Investors should be mostly in cash, which gives them security as well as the option to take advantage of other investments if prices fall.


“Cash has a virtue that people don’t appreciate fully, and that is its 'optionality'.”


“If anything crashes and burns in value—say the US stock market—if you have no resources, it doesn’t help you. If the bond market crashes, and you have no resources, it doesn’t help you. What cash is is an available resource."


Grantham thinks stocks are overpriced, so being in cash now gives investors the chance to enter the market later.


“It buys you the right to buy the US market if the S&P drops from 1,220 today to 900, which is what we think is fair.”


Grantham also recommended investing in such commodities as oil and copper for the long term of 10 to 20 years.
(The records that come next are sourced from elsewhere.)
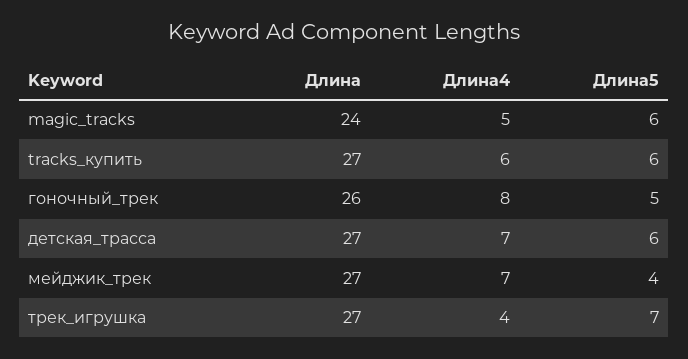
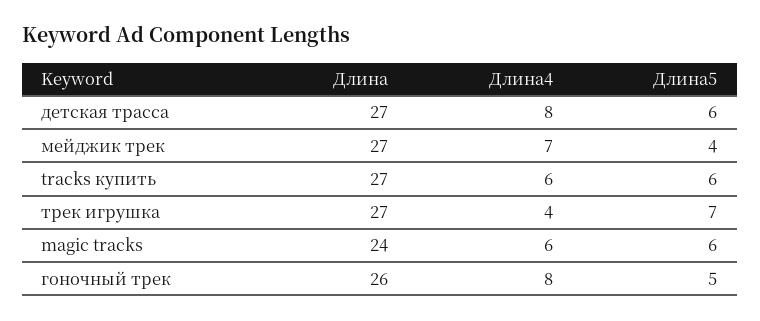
  {
    "Длина": {
      "magic_tracks": 24,
      "tracks_купить": 27,
      "гоночный_трек": 26,
      "детская_трасса": 27,
      "мейджик_трек": 27,
      "трек_игрушка": 27
    },
    "Длина4": {
-     "magic_tracks": 5,
+     "magic_tracks": 6,
      "tracks_купить": 6,
      "гоночный_трек": 8,
-     "детская_трасса": 7,
+     "детская_трасса": 8,
      "мейджик_трек": 7,
      "трек_игрушка": 4
    },
    "Длина5": {
      "magic_tracks": 6,
      "tracks_купить": 6,
      "гоночный_трек": 5,
      "детская_трасса": 6,
      "мейджик_трек": 4,
      "трек_игрушка": 7
    }
  }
For institutional investors, Grantham said a good mix is to be overweight in franchise companies, modestly overweight in emerging markets, underweight in everything else, plus a lot of cash and “patience.”


Grantham, a strong critic of the Federal Reserve, thinks the central bank should stick to controlling the money flow. He’s against its stimulus efforts, including its recent announcement to try and boost the economy through $600 billion in quantitative easing (QE).


“The Fed has spent most of the last 15, 20 years manipulating the stock market, whenever they feel the economy needs a bit of a kick,” he added. “I think they know very well that what they do has no direct affect.”